Put each line of the material below into a Markdown table with the columns Row and Line, numbering the rows and skipping blank lines. Leave the pictures out.

[Dataset entries]
▼▼▼

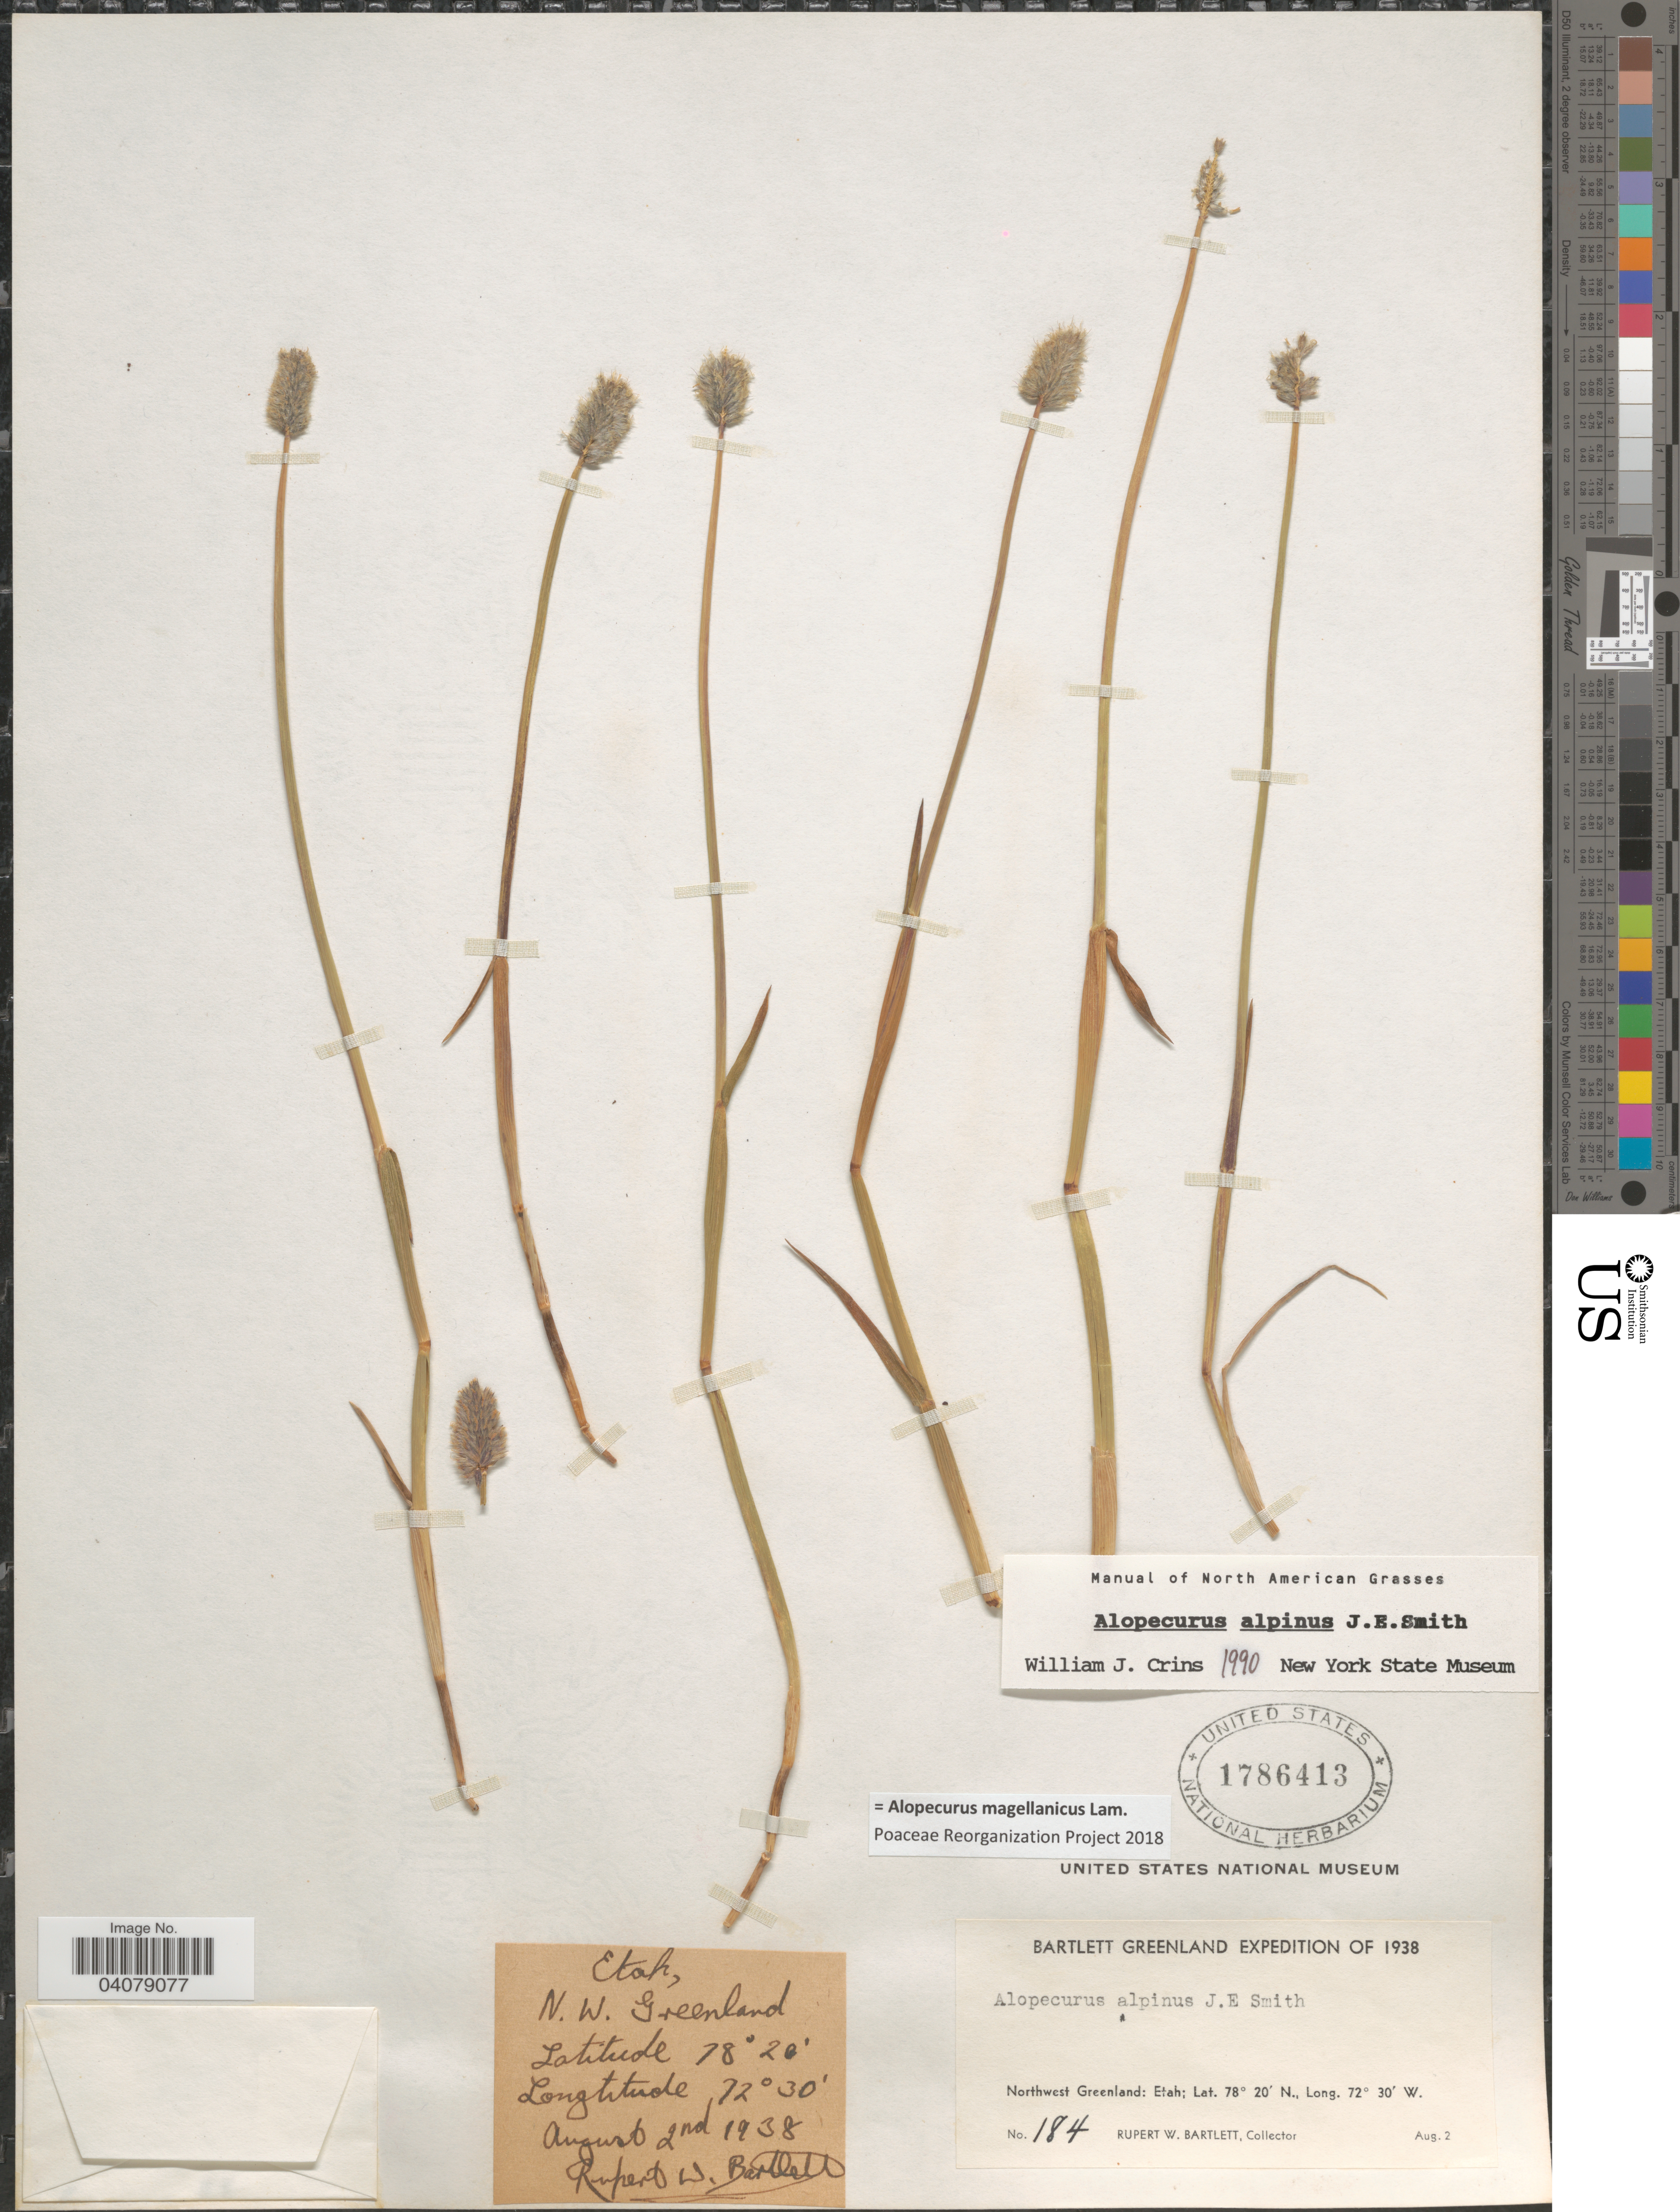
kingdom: Plantae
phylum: Tracheophyta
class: Liliopsida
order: Poales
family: Poaceae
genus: Alopecurus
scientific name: Alopecurus magellanicus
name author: Lam.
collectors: R. W. Bartlett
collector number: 184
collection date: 1938-08-02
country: Greenland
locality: Bartlett Greenland Expedition of 1938. Northwest Greenland: Etah.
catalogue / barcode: US 1786413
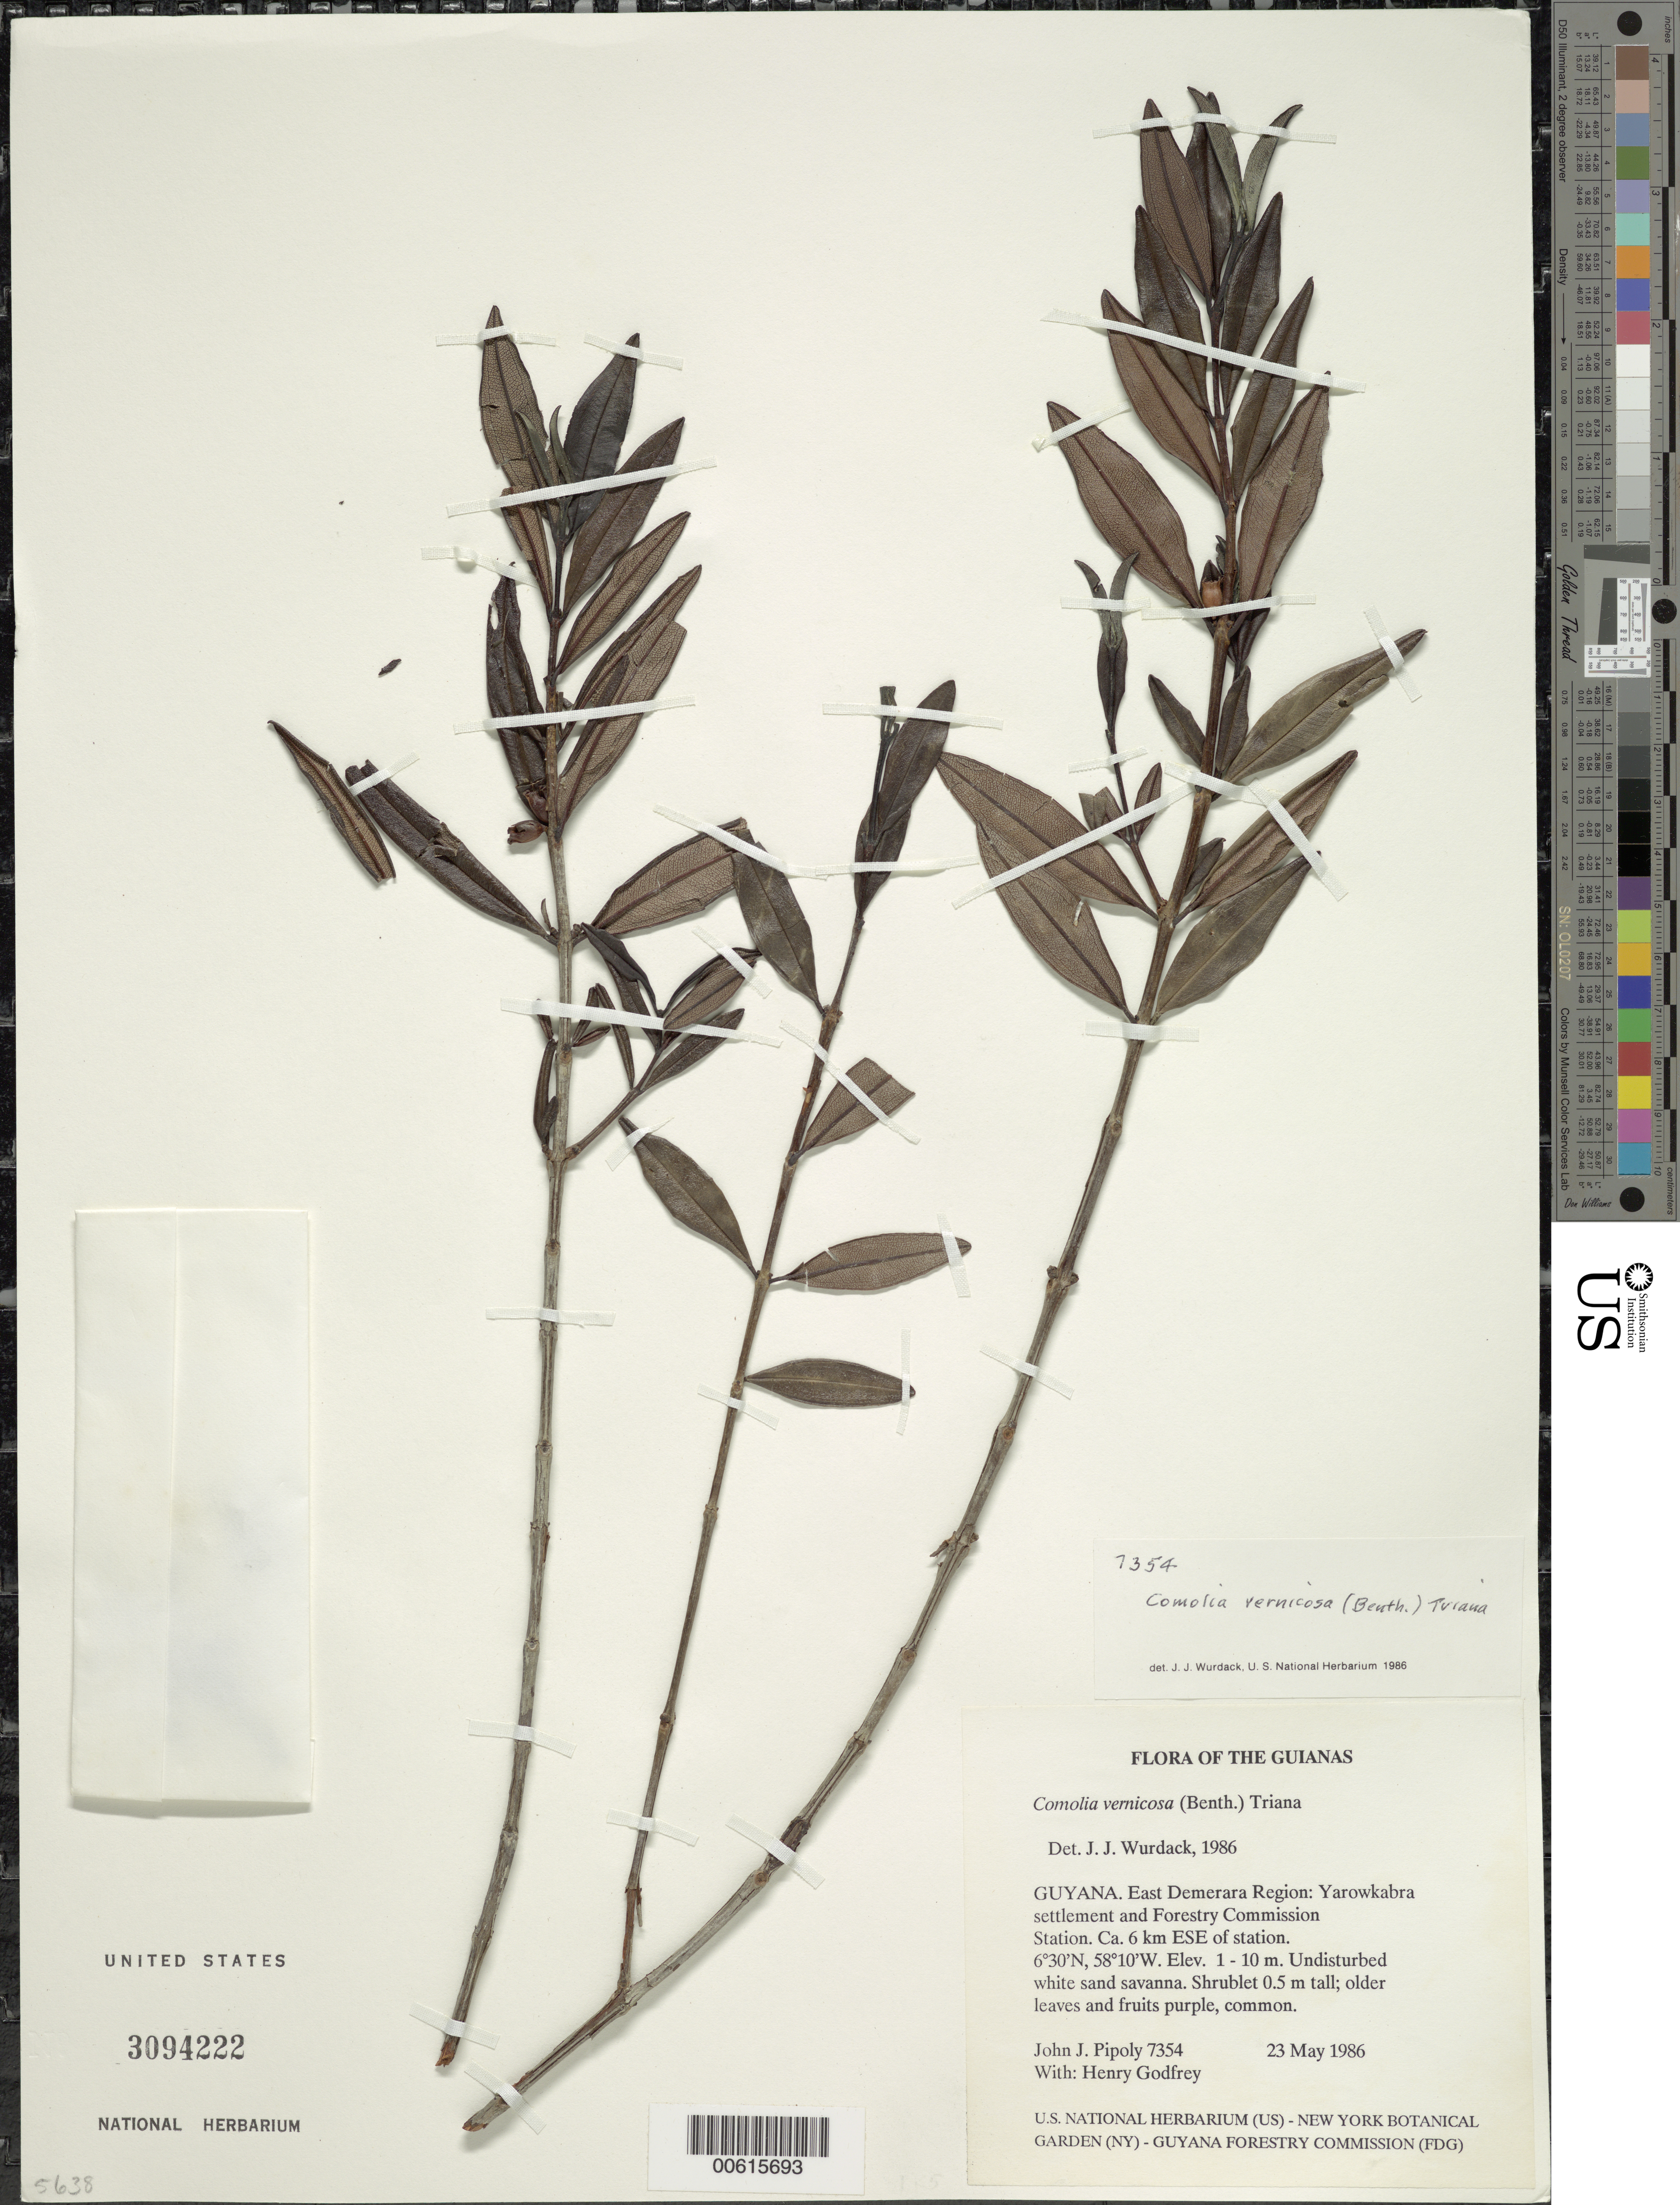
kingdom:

▲▲▲

- Right answer:
| Row | Line |
|---|---|
| 1 | kingdom: Plantae |
| 2 | phylum: Tracheophyta |
| 3 | class: Liliopsida |
| 4 | order: Poales |
| 5 | family: Poaceae |
| 6 | genus: Alopecurus |
| 7 | scientific name: Alopecurus magellanicus |
| 8 | name author: Lam. |
| 9 | collectors: R. W. Bartlett |
| 10 | collector number: 184 |
| 11 | collection date: 1938-08-02 |
| 12 | country: Greenland |
| 13 | locality: Bartlett Greenland Expedition of 1938. Northwest Greenland: Etah. |
| 14 | catalogue / barcode: US 1786413 |
| 15 | kingdom: |